(sœur Marie-Jean)
Introduction
Nous
voici rassemblés en communauté, en Eglise.
En ce
premier mercredi d’Avent, les lectures nous balisent un chemin de circonstance,
car elles nous parlent de salut.
Variations
sur un même thème entre les trois lectures qui nous sont proposées, mais un
thème qui répond à l’attente, au désir, à l’aspiration de notre monde…
Dans
sa prophétie, Isaïe offre une parole qui peut rejoindre les hommes et femmes de
notre temps : disparition du « voile de deuil… du linceul… de la
mort… Le Seigneur Dieu essuiera les larmes sur tous les visages, et par toute
la terre il effacera l’humiliation de son peuple »
Le
psaume graduel atteste du même salut : « Si je traverse les ravins de
la mort, je ne crains aucun mal, car tu es avec moi… »
Et
dans l’évangile, Jésus incarne ce salut lorsqu’il déclare : « Je suis
saisi de compassion pour cette foule, car depuis trois jours déjà ils restent
auprès de moi, et n’ont rien à manger… »
La
question nous est posée : nous qui sommes bénéficiaires d’un tel salut, comment
le concrétiserons-nous aujourd’hui, dans notre vie personnelle, nos
communautés, notre monde ?
Ecoutons
ce que Dieu veut nous dire…
Dans
l’évangile que nous avons écouté, je suis interpellée par un aspect qui me
semble révélateur.
L’évangéliste
Matthieu écrit : « Jésus arriva près de la mer de Galilée. Il gravit
la montagne et là, il s’assit… »
De là-haut,
il voit les foules de personnes en carence, en attente, en espérance d’un
salut : « boiteux, aveugles, estropiés, muets »
Jésus
les guérit et est pris de compassion envers cette foule…
Ce qui
permet à Jésus d’accéder à un tel sentiment est la prise de distance indiquée
au début de la péricope : « Il gravit la montagne et là, il
s’assit… »
Nous
qui sommes disciples de Jésus, nous désirons lui ressembler, être porteurs de
son regard et de ses gestes de salut.
Jésus
est caractérisé par sa compassion.
Il est
le seul dans l’Evangile à l’éprouver.
Or, la
compassion se distingue de la pitié, de la charité, de la miséricorde ou
de l’empathie.
La
compassion dont Jésus est porteur est un don : on est ému aux
entrailles.
C’est
une voix passive en grec : cette expérience nous est donnée.
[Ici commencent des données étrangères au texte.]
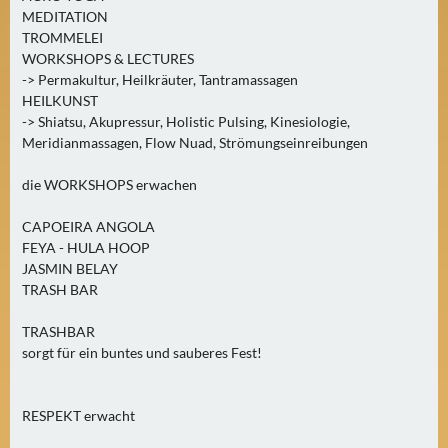
MEDITATION
TROMMELEI
WORKSHOPS & LECTURES
-> Permakultur, Heilkräuter, Tantramassagen
HEILKUNST
-> Shiatsu, Akupressur, Holistic Pulsing, Kinesiologie,
Meridianmassagen, Flow Nuad, Strömungseinreibungen
die WORKSHOPS erwachen
CAPOEIRA ANGOLA
FEYA - HULA HOOP
JASMIN BELAY
TRASH BAR
TRASHBAR
sorgt für ein buntes und sauberes Fest!
RESPEKT erwacht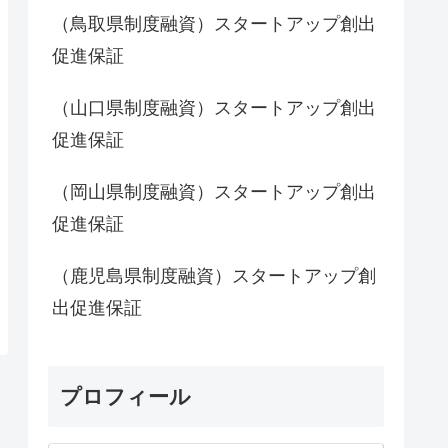
（鳥取県制度融資）スタートアップ創出
促進保証
（山口県制度融資）スタートアップ創出
促進保証
（岡山県制度融資）スタートアップ創出
促進保証
（鹿児島県制度融資）スタートアップ創
出促進保証
プロフィール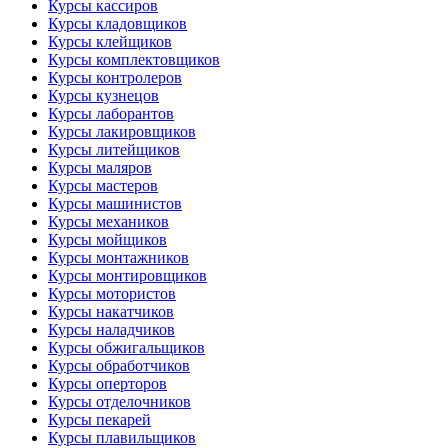
Курсы кассиров
Курсы кладовщиков
Курсы клейщиков
Курсы комплектовщиков
Курсы контролеров
Курсы кузнецов
Курсы лаборантов
Курсы лакировщиков
Курсы литейщиков
Курсы маляров
Курсы мастеров
Курсы машинистов
Курсы механиков
Курсы мойщиков
Курсы монтажников
Курсы монтировщиков
Курсы мотористов
Курсы накатчиков
Курсы наладчиков
Курсы обжигальщиков
Курсы обработчиков
Курсы оперторов
Курсы отделочников
Курсы пекарей
Курсы плавильщиков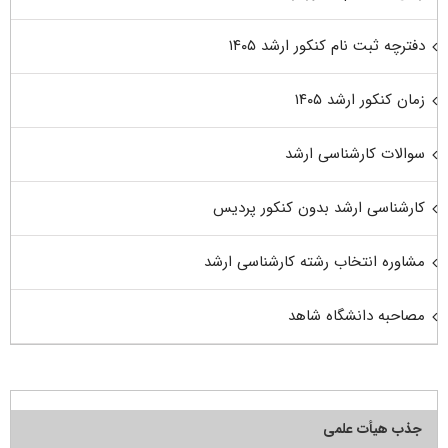
دفترچه ثبت نام کنکور ارشد ۱۴۰۵
زمان کنکور ارشد ۱۴۰۵
سوالات کارشناسی ارشد
کارشناسی ارشد بدون کنکور پردیس
مشاوره انتخاب رشته کارشناسی ارشد
مصاحبه دانشگاه شاهد
جذب هیأت علمی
On ne peut
pas la provoquer.
Comme
dit Lytta Basset, l’expérience est donnée, « mais chacun peut préparer le
terrain »[1].
Cette
expérience est précieuse, car elle nous fait atteindre nos profondeurs, notre
être unique. Elle nous permet de partager à autrui notre moi profond,
l’étincelle de divinité qui demeure au plus profond de nous-même.
Comme
l’exprime encore Lytta Basset, la compassion est « l’accomplissement de
tout l’humain, la brusque éclosion de ce que l’on a de meilleur au fond de
soi ».
Pour
l’atteindre, Jésus a préparé le terrain en gravissant la montagne.
Et
nous ? Quelle distance allons-nous prendre ?
Tel
est le sens du temps d’Avent qui nous est offert en ce début d’année liturgique :
temps de retraite pour les personnes engagées dans les « œuvres
sociales », temps prochain de retraite pour la Communauté des sœurs.
Que
faisons-nous de ce temps privilégié où Dieu se fait désirer ?
Un temps
où Dieu désire se donner au creux du cœur pour nous ouvrir à cette émotion,
cette sortie de nous-mêmes, source de salut pour tous les hommes.
Accueillons
Sa Grâce, à l’œuvre, aujourd’hui…
Temps
de silence
Notre
Père
Oraison
Seigneur,
ta relation au Père te conduit à la compassion, source de guérison et de salut
pour tes contemporains. Aujourd’hui, nous nous tournons vers Toi. Conduis-nous
sur la montagne avec toi, en ce lieu où nous recevrons de Toi ce que tu veux
nous offrir, pour le salut de nos frères et sœurs. Nous te le demandons par
Jésus-Christ, ton Fils ressuscité, qui règnes avec Toi et le Saint-Esprit, un
seul Dieu pour les siècles des siècles.
[1] L. Basset,
Une joie insolite : l’ouverture des entrailles, dans L. Basset dir., S’ouvrir à la compassion,
Paris, Albin Michel, 2009, p. 59-83.